Ben Tsai

Mainly technology.

Dec 16, 2011

From Wordpress to Markdown

I'm considering moving my blogging activity to Calepin. Here are the steps I've taken so far to bring my content from wordpress into plaintext (markdown) files that Calepin can render.

Export Wordpress Content

  1. Tools->Export
  2. All content
  3. Download Export File

Now you have an XML file with all your content.

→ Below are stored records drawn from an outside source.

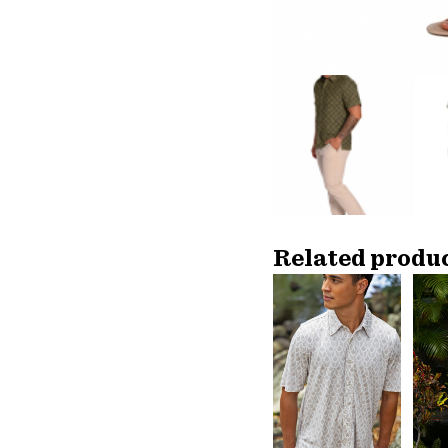
Related produ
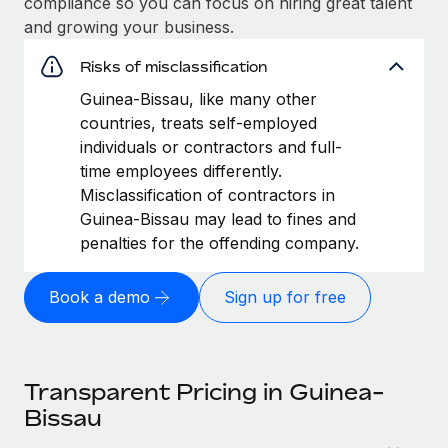
compliance so you can focus on hiring great talent
and growing your business.
Risks of misclassification
Guinea-Bissau, like many other
countries, treats self-employed
individuals or contractors and full-
time employees differently.
Misclassification of contractors in
Guinea-Bissau may lead to fines and
penalties for the offending company.
Book a demo
Sign up for free
Transparent Pricing in Guinea-
Bissau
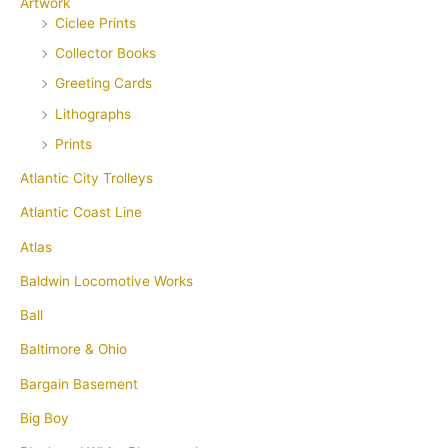
Artwork
Ciclee Prints
Collector Books
Greeting Cards
Lithographs
Prints
Atlantic City Trolleys
Atlantic Coast Line
Atlas
Baldwin Locomotive Works
Ball
Baltimore & Ohio
Bargain Basement
Big Boy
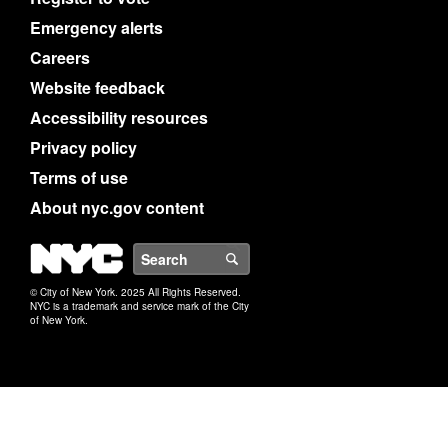
Emergency alerts
Careers
Website feedback
Accessibility resources
Privacy policy
Terms of use
About nyc.gov content
NYC
Search
© City of New York. 2025 All Rights Reserved.
NYC is a trademark and service mark of the City
of New York.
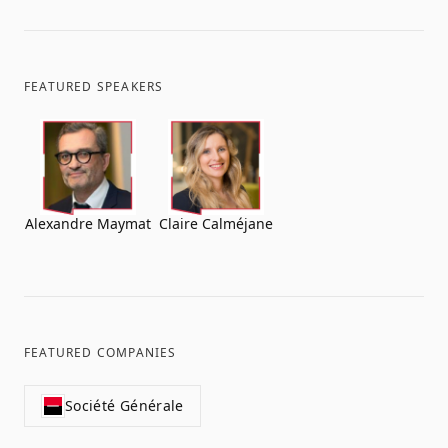
FEATURED SPEAKERS
Alexandre Maymat
Claire Calméjane
FEATURED COMPANIES
Société Générale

Convert Wordpress to Markdown

ExitWP is designed to export markdown in a format that Jekyll understands. For example, it puts metadata into a YAML header:

---
author: bentsai
date: '2008-06-17 17:33:23'
layout: post
slug: collaborating-with-mercurial
status: publish
title: Collaborating with Mercurial
wordpress_id: '26'
categories:
- technology
tags:
- collaboration
- hg
- mercurial
---

The first time I ran ExitWP, I got a parse error. I deleted the offending line and got another parse error. I deleted that line, and the export was successful. It generated a directory full of .markdown files, with the date and slug for the filename (2008-06-17-collaborating-with-mercurial.markdown).

Remaining steps

  • Edit exitwp.py to output the metadata in the Calepin format.
  • Rerun the script.
  • Manually edit any anomalies from the export.
  • Copy images from wordpress to a public Dropbox folder.
  • Re-link the images.
  • Export comments

References